Examining the reality of apartheid’s legacy on education, compounded by some post-apartheid policies particularly the overarching macro-economic neoliberal strategy, Prof Vally stressed that it links the latter to the paradox that while post-apartheid education policies established the formal basis for social justice and equity through legislation, in reality these laudable goals remain unattainable and elusive.
In his address, Prof Vally stated that in the face of the desultory state of schooling and the failure of neoliberalism, the ‘solutions’ advocated, including strident calls for the privatisation of education and resorting back to an apartheid-like disciplinary regime are dangerous and will exacerbate existing inequalities.

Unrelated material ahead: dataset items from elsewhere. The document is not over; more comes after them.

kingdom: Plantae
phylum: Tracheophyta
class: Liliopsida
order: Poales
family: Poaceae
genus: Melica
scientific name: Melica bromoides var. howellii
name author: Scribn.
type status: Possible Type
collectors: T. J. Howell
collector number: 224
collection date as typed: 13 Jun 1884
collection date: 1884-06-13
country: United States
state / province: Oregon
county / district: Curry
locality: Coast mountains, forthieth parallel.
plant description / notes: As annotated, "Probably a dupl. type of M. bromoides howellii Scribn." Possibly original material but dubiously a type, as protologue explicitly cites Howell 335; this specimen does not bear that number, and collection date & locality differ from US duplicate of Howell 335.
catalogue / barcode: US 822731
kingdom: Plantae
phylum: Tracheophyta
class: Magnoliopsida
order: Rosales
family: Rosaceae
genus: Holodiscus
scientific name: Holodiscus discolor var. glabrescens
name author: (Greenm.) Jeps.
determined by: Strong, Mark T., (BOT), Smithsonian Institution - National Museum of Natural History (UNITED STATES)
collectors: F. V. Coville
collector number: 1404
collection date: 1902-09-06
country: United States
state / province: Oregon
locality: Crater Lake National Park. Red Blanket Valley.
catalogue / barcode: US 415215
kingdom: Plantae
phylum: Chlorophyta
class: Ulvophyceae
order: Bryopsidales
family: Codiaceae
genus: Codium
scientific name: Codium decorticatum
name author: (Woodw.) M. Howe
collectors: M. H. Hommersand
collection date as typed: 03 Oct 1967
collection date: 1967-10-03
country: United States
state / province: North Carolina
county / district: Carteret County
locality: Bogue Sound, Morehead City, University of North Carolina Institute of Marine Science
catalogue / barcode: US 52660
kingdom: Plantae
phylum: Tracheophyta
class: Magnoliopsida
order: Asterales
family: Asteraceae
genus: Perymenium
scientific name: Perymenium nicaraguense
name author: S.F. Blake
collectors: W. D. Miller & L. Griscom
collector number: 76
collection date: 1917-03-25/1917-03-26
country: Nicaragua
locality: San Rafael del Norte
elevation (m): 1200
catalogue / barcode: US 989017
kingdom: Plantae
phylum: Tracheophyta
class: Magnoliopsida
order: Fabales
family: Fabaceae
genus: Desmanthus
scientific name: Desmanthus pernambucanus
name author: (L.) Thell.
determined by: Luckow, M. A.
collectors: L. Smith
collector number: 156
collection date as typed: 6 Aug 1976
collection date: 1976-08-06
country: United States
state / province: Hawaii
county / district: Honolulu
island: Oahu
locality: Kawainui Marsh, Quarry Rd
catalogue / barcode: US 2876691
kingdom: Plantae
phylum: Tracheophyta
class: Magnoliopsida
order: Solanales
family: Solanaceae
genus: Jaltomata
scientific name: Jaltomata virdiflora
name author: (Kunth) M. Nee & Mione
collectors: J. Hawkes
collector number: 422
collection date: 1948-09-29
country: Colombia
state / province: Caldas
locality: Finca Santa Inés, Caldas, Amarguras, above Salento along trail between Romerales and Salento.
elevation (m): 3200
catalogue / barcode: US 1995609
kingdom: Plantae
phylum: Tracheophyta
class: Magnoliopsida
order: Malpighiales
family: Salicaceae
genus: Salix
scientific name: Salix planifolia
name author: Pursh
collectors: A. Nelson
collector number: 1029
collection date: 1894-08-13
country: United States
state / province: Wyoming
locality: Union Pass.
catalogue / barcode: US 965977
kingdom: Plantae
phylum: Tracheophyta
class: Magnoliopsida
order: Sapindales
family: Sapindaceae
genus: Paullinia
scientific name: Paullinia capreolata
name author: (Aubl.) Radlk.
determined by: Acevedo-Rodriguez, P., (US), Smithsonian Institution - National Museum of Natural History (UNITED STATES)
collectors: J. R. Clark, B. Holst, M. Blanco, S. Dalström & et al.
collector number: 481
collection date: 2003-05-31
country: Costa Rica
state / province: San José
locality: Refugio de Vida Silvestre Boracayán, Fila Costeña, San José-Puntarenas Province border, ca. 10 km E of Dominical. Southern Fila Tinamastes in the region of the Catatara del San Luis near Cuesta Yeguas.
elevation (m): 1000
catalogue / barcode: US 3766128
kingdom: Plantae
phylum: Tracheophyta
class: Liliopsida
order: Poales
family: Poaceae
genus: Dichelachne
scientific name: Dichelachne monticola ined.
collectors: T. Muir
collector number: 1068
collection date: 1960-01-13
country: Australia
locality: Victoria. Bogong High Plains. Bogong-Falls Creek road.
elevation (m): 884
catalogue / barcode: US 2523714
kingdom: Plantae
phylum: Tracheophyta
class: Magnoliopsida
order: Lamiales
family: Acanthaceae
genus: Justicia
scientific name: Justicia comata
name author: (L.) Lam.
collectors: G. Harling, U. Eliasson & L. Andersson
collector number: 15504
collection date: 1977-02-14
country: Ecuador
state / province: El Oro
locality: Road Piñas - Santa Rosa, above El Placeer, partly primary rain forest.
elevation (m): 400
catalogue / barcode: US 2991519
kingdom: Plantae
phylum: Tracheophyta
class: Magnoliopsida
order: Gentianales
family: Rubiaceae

One of the questions explored is whether the elision of social class analysis and meaningful community participation in education policy deliberations has contributed to the failure in addressing and overcoming the profound inequalities and social cleavages that characterise the South African education system.
Prof Vally insists that close attention must be paid to “shouts and whispers of resistance onto a wide-angled landscape” that links political and socio-economic issues to the day-to-day contextual issues of teaching and learning and the structural character of poverty and inequality.
He concluded: Alternatives and possibilities are vital because of the failure of the system. The “assault on education and reason”, increasing inequality, devastating unemployment and the rise of obscurantist, xenophobic and misogynistic discourse, militarism, as well as the unprecedented ecological crisis, means that meaningful education that address these exigencies is decisive.